◆ Task ◆
Quote every line of the entries below verbatim.

◆ Raw data ◆
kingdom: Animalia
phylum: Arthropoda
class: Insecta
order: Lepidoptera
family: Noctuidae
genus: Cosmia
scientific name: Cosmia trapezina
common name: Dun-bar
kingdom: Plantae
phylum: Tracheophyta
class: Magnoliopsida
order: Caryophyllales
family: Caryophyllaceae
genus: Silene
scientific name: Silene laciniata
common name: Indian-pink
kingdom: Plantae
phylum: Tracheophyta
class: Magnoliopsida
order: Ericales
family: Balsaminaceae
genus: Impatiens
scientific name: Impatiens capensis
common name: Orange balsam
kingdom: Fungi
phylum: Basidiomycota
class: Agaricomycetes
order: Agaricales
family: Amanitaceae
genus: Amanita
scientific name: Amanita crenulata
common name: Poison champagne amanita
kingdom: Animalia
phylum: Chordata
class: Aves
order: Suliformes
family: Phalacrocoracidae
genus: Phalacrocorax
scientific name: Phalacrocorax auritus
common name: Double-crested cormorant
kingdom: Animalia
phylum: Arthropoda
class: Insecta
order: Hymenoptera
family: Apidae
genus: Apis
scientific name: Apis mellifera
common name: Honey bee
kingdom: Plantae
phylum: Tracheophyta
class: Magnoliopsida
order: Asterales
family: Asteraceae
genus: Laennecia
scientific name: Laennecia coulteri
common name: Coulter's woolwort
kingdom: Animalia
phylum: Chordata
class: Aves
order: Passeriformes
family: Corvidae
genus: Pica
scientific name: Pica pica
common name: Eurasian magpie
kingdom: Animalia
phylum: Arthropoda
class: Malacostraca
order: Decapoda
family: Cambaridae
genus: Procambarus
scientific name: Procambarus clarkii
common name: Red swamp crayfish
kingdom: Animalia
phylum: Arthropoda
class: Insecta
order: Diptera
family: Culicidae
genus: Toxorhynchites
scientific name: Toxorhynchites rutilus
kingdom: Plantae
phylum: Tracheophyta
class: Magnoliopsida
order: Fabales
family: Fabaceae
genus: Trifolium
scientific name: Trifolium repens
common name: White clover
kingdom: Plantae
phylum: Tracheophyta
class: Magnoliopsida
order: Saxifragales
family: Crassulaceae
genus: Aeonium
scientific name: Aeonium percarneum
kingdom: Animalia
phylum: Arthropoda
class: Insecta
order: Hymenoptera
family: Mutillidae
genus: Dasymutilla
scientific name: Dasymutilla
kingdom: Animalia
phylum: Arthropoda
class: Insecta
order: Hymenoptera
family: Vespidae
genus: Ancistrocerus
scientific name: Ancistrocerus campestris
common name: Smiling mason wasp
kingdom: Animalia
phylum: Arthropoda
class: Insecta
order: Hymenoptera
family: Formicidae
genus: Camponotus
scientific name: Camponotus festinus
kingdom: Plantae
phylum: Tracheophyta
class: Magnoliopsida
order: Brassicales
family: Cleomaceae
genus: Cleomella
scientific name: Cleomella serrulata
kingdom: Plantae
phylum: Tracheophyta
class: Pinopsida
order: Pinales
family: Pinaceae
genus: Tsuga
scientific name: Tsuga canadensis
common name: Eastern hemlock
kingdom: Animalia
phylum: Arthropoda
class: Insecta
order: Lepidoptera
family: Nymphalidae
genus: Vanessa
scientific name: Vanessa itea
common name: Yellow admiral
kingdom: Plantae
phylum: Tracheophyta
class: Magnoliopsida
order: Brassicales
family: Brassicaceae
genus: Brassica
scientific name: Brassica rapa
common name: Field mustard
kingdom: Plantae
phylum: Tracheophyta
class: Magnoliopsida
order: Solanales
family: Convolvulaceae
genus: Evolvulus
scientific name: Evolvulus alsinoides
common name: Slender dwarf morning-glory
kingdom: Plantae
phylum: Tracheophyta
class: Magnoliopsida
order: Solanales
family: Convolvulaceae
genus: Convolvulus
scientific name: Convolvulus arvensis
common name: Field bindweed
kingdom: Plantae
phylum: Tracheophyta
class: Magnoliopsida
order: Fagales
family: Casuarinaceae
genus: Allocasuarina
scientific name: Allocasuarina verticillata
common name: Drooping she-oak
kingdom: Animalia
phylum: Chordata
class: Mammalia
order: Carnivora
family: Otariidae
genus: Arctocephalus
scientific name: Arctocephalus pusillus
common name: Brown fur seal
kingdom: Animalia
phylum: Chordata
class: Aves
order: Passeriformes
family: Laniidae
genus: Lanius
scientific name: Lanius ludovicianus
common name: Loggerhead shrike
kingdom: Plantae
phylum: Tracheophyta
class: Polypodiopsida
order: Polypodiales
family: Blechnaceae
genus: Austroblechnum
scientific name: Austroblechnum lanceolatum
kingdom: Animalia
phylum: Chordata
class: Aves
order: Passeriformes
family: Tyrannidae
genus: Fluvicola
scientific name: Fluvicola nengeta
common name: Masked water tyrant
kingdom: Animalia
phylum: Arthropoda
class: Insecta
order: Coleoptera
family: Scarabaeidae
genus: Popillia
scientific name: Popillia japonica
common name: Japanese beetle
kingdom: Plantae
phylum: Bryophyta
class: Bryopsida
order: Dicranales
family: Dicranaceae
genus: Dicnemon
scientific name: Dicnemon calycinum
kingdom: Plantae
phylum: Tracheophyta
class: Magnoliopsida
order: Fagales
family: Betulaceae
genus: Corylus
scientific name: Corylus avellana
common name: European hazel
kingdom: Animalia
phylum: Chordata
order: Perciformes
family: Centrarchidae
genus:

◆ Exercise answer ◆
kingdom: Animalia
phylum: Arthropoda
class: Insecta
order: Lepidoptera
family: Noctuidae
genus: Cosmia
scientific name: Cosmia trapezina
common name: Dun-bar
kingdom: Plantae
phylum: Tracheophyta
class: Magnoliopsida
order: Caryophyllales
family: Caryophyllaceae
genus: Silene
scientific name: Silene laciniata
common name: Indian-pink
kingdom: Plantae
phylum: Tracheophyta
class: Magnoliopsida
order: Ericales
family: Balsaminaceae
genus: Impatiens
scientific name: Impatiens capensis
common name: Orange balsam
kingdom: Fungi
phylum: Basidiomycota
class: Agaricomycetes
order: Agaricales
family: Amanitaceae
genus: Amanita
scientific name: Amanita crenulata
common name: Poison champagne amanita
kingdom: Animalia
phylum: Chordata
class: Aves
order: Suliformes
family: Phalacrocoracidae
genus: Phalacrocorax
scientific name: Phalacrocorax auritus
common name: Double-crested cormorant
kingdom: Animalia
phylum: Arthropoda
class: Insecta
order: Hymenoptera
family: Apidae
genus: Apis
scientific name: Apis mellifera
common name: Honey bee
kingdom: Plantae
phylum: Tracheophyta
class: Magnoliopsida
order: Asterales
family: Asteraceae
genus: Laennecia
scientific name: Laennecia coulteri
common name: Coulter's woolwort
kingdom: Animalia
phylum: Chordata
class: Aves
order: Passeriformes
family: Corvidae
genus: Pica
scientific name: Pica pica
common name: Eurasian magpie
kingdom: Animalia
phylum: Arthropoda
class: Malacostraca
order: Decapoda
family: Cambaridae
genus: Procambarus
scientific name: Procambarus clarkii
common name: Red swamp crayfish
kingdom: Animalia
phylum: Arthropoda
class: Insecta
order: Diptera
family: Culicidae
genus: Toxorhynchites
scientific name: Toxorhynchites rutilus
kingdom: Plantae
phylum: Tracheophyta
class: Magnoliopsida
order: Fabales
family: Fabaceae
genus: Trifolium
scientific name: Trifolium repens
common name: White clover
kingdom: Plantae
phylum: Tracheophyta
class: Magnoliopsida
order: Saxifragales
family: Crassulaceae
genus: Aeonium
scientific name: Aeonium percarneum
kingdom: Animalia
phylum: Arthropoda
class: Insecta
order: Hymenoptera
family: Mutillidae
genus: Dasymutilla
scientific name: Dasymutilla
kingdom: Animalia
phylum: Arthropoda
class: Insecta
order: Hymenoptera
family: Vespidae
genus: Ancistrocerus
scientific name: Ancistrocerus campestris
common name: Smiling mason wasp
kingdom: Animalia
phylum: Arthropoda
class: Insecta
order: Hymenoptera
family: Formicidae
genus: Camponotus
scientific name: Camponotus festinus
kingdom: Plantae
phylum: Tracheophyta
class: Magnoliopsida
order: Brassicales
family: Cleomaceae
genus: Cleomella
scientific name: Cleomella serrulata
kingdom: Plantae
phylum: Tracheophyta
class: Pinopsida
order: Pinales
family: Pinaceae
genus: Tsuga
scientific name: Tsuga canadensis
common name: Eastern hemlock
kingdom: Animalia
phylum: Arthropoda
class: Insecta
order: Lepidoptera
family: Nymphalidae
genus: Vanessa
scientific name: Vanessa itea
common name: Yellow admiral
kingdom: Plantae
phylum: Tracheophyta
class: Magnoliopsida
order: Brassicales
family: Brassicaceae
genus: Brassica
scientific name: Brassica rapa
common name: Field mustard
kingdom: Plantae
phylum: Tracheophyta
class: Magnoliopsida
order: Solanales
family: Convolvulaceae
genus: Evolvulus
scientific name: Evolvulus alsinoides
common name: Slender dwarf morning-glory
kingdom: Plantae
phylum: Tracheophyta
class: Magnoliopsida
order: Solanales
family: Convolvulaceae
genus: Convolvulus
scientific name: Convolvulus arvensis
common name: Field bindweed
kingdom: Plantae
phylum: Tracheophyta
class: Magnoliopsida
order: Fagales
family: Casuarinaceae
genus: Allocasuarina
scientific name: Allocasuarina verticillata
common name: Drooping she-oak
kingdom: Animalia
phylum: Chordata
class: Mammalia
order: Carnivora
family: Otariidae
genus: Arctocephalus
scientific name: Arctocephalus pusillus
common name: Brown fur seal
kingdom: Animalia
phylum: Chordata
class: Aves
order: Passeriformes
family: Laniidae
genus: Lanius
scientific name: Lanius ludovicianus
common name: Loggerhead shrike
kingdom: Plantae
phylum: Tracheophyta
class: Polypodiopsida
order: Polypodiales
family: Blechnaceae
genus: Austroblechnum
scientific name: Austroblechnum lanceolatum
kingdom: Animalia
phylum: Chordata
class: Aves
order: Passeriformes
family: Tyrannidae
genus: Fluvicola
scientific name: Fluvicola nengeta
common name: Masked water tyrant
kingdom: Animalia
phylum: Arthropoda
class: Insecta
order: Coleoptera
family: Scarabaeidae
genus: Popillia
scientific name: Popillia japonica
common name: Japanese beetle
kingdom: Plantae
phylum: Bryophyta
class: Bryopsida
order: Dicranales
family: Dicranaceae
genus: Dicnemon
scientific name: Dicnemon calycinum
kingdom: Plantae
phylum: Tracheophyta
class: Magnoliopsida
order: Fagales
family: Betulaceae
genus: Corylus
scientific name: Corylus avellana
common name: European hazel
kingdom: Animalia
phylum: Chordata
order: Perciformes
family: Centrarchidae
genus:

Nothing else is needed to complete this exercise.